• [SHORT EXERCISE]: Render the part of the material below that opens with the line containing "genus: Iryanthera" and closes with the line containing "genus: Astragalus" as a Markdown table with the columns Row and Line. Number each line in order and leave out any blank lines.

• [MATERIAL]:
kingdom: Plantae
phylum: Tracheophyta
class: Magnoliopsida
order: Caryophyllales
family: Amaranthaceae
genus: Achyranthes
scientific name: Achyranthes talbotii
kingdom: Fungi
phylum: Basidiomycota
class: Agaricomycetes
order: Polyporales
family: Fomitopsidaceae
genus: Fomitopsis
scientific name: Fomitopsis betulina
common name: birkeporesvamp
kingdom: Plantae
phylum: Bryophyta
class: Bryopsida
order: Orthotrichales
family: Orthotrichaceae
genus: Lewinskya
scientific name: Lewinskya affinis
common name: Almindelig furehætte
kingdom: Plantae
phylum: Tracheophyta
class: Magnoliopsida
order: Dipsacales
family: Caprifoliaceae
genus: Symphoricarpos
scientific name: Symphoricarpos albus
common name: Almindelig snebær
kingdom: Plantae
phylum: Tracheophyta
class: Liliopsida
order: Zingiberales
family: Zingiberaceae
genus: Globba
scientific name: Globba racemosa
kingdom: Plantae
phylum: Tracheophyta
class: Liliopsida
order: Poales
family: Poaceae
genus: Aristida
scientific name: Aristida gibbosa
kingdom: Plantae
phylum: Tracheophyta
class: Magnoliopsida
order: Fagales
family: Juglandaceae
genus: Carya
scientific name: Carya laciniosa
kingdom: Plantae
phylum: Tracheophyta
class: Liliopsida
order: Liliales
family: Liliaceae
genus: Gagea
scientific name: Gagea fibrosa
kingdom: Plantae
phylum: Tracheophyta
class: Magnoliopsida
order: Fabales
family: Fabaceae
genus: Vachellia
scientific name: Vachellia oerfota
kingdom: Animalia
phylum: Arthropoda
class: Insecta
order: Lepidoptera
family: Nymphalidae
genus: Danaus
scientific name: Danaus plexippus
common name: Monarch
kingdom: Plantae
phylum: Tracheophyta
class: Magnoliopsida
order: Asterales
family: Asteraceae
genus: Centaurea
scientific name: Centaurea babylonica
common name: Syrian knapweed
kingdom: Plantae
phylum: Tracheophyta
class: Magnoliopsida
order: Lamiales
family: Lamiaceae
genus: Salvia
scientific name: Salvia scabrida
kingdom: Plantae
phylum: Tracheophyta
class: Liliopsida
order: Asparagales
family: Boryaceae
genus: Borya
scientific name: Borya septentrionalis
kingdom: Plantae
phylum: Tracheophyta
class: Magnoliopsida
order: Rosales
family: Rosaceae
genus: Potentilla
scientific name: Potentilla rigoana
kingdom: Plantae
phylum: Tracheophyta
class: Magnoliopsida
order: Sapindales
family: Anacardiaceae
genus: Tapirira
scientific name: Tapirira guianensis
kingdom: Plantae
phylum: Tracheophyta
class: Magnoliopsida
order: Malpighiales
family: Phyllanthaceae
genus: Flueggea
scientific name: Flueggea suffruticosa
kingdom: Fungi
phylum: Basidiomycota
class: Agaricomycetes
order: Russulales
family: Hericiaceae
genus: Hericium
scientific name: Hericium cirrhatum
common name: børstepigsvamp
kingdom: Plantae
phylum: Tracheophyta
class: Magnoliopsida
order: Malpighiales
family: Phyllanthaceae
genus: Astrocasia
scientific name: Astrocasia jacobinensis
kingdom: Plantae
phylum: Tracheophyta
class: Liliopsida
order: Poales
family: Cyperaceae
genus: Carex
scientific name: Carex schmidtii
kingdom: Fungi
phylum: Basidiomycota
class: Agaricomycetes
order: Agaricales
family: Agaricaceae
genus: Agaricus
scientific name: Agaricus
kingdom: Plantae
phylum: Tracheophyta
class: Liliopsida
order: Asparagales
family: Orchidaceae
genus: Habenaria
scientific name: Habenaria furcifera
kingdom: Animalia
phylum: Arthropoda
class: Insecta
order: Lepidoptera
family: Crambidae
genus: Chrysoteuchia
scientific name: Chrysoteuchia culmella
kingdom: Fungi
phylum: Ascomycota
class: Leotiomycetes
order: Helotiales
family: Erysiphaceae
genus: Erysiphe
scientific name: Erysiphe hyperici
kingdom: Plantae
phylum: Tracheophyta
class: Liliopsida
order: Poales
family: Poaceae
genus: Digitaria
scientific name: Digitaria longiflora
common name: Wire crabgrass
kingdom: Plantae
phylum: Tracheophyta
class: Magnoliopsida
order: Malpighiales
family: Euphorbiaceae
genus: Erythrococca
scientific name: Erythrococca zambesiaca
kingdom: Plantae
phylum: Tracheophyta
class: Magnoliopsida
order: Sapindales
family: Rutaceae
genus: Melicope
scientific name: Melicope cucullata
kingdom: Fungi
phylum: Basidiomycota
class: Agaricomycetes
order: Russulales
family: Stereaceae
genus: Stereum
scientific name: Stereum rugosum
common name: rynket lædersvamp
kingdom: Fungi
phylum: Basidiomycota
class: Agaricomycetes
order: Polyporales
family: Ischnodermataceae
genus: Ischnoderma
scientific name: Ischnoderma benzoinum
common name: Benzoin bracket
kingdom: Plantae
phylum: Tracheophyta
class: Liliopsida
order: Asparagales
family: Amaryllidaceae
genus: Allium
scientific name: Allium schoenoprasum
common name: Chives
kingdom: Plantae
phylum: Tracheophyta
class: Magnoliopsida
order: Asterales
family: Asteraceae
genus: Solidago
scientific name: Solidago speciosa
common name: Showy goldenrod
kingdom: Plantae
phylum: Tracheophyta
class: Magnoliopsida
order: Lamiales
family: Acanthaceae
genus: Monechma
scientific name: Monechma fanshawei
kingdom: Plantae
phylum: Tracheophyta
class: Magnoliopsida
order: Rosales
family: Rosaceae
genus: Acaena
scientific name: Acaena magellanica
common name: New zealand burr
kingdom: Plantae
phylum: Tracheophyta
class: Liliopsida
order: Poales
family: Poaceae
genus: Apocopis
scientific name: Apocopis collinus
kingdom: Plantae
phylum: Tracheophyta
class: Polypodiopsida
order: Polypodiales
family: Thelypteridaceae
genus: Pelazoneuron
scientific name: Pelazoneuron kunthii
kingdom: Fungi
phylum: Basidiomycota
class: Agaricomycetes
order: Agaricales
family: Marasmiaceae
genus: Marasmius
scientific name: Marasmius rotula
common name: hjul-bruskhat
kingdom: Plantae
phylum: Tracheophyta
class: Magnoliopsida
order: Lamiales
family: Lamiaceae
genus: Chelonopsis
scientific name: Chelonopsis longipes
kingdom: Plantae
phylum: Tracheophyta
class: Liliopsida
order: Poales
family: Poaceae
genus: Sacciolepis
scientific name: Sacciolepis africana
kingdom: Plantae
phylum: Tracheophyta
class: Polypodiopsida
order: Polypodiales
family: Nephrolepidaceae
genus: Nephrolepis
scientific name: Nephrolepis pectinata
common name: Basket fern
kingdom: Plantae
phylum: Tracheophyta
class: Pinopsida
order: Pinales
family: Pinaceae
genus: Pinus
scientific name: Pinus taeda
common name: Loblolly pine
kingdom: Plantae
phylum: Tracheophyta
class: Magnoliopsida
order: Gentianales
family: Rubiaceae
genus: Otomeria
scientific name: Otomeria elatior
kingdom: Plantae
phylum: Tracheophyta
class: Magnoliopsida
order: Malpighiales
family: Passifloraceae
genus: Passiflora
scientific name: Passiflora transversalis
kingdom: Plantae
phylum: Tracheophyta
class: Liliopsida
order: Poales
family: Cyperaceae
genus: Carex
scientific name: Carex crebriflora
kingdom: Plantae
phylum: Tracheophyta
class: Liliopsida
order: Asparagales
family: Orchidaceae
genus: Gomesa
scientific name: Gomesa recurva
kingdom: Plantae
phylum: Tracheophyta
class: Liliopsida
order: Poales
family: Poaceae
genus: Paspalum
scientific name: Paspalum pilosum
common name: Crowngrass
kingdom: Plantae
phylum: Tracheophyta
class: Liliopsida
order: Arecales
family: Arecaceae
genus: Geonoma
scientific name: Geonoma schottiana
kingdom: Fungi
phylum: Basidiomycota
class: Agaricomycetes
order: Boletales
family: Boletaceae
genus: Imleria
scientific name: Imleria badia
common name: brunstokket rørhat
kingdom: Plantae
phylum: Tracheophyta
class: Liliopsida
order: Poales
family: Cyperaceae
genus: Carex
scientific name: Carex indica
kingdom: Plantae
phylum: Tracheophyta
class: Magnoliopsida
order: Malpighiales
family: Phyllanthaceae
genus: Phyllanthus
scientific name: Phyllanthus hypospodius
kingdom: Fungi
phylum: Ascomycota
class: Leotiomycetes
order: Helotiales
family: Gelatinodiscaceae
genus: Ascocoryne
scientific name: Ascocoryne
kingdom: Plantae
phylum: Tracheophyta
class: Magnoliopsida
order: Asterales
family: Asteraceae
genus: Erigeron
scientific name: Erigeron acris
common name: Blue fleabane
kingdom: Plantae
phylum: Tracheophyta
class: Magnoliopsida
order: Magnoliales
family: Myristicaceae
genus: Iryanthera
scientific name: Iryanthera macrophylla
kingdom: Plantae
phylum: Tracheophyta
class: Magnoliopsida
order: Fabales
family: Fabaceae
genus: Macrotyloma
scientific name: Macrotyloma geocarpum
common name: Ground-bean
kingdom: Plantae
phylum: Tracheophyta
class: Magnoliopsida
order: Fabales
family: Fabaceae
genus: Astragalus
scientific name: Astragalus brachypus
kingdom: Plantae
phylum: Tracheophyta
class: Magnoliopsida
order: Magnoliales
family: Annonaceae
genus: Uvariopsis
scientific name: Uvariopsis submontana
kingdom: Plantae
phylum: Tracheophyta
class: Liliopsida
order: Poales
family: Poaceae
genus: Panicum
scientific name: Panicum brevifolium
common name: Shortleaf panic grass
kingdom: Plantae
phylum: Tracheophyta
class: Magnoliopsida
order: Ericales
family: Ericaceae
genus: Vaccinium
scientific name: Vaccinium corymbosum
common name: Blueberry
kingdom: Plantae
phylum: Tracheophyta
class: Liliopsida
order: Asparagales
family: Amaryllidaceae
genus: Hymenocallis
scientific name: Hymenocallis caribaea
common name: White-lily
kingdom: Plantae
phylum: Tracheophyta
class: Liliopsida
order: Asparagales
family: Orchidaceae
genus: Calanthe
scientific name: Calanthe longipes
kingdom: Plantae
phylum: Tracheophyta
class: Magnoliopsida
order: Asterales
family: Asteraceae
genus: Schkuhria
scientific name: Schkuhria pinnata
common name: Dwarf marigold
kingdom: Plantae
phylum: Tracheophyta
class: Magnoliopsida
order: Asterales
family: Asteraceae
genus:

• [ANSWER FOR THE TASK]:
| Row | Line |
|---|---|
| 1 | genus: Iryanthera |
| 2 | scientific name: Iryanthera macrophylla |
| 3 | kingdom: Plantae |
| 4 | phylum: Tracheophyta |
| 5 | class: Magnoliopsida |
| 6 | order: Fabales |
| 7 | family: Fabaceae |
| 8 | genus: Macrotyloma |
| 9 | scientific name: Macrotyloma geocarpum |
| 10 | common name: Ground-bean |
| 11 | kingdom: Plantae |
| 12 | phylum: Tracheophyta |
| 13 | class: Magnoliopsida |
| 14 | order: Fabales |
| 15 | family: Fabaceae |
| 16 | genus: Astragalus |